● **About this exercise**:
Return all lines from the listing below in which the string "doubleClick" occurs.

● **Information**:

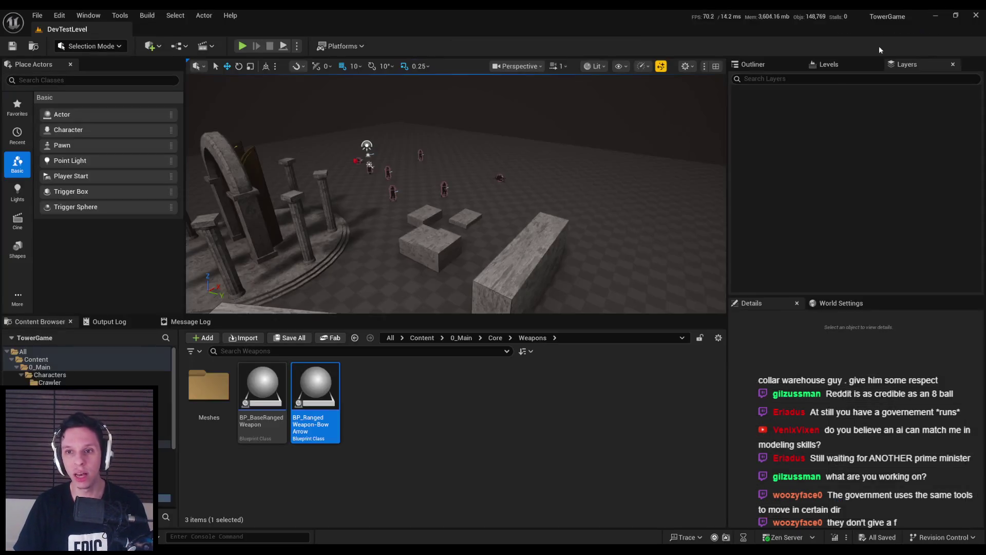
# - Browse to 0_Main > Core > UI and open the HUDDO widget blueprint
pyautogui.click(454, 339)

...

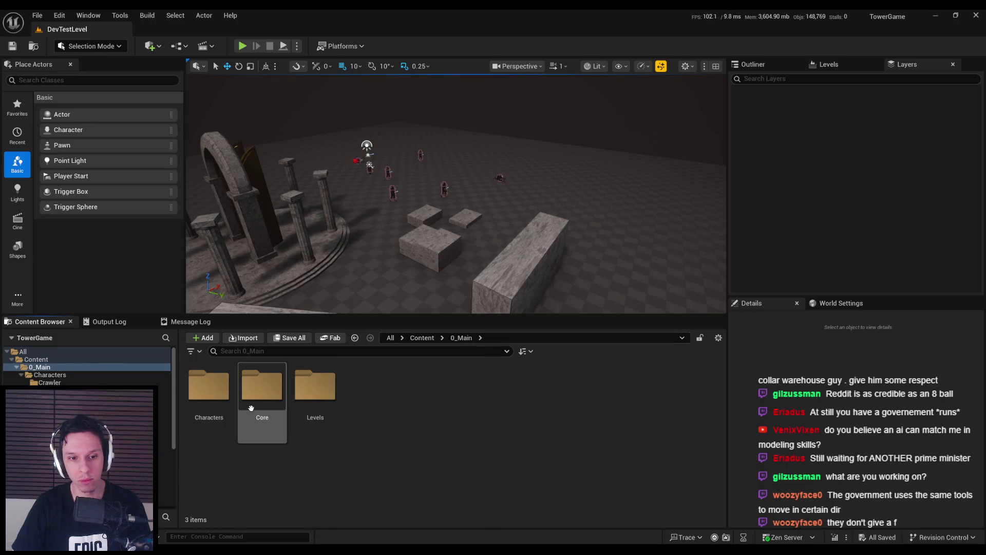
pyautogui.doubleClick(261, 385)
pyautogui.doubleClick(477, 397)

...

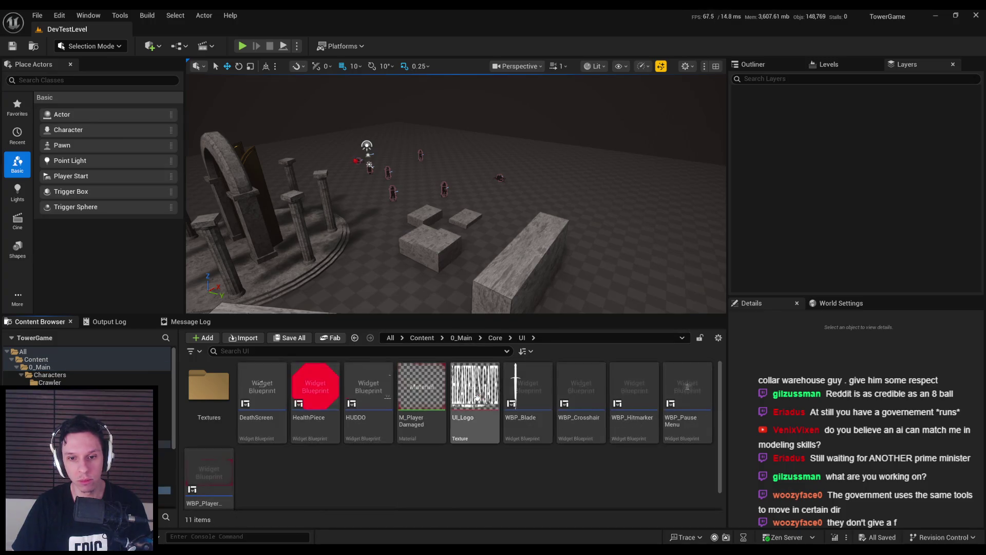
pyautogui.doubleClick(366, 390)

● **Solution**:
pyautogui.doubleClick(261, 385)
pyautogui.doubleClick(477, 397)
pyautogui.doubleClick(366, 390)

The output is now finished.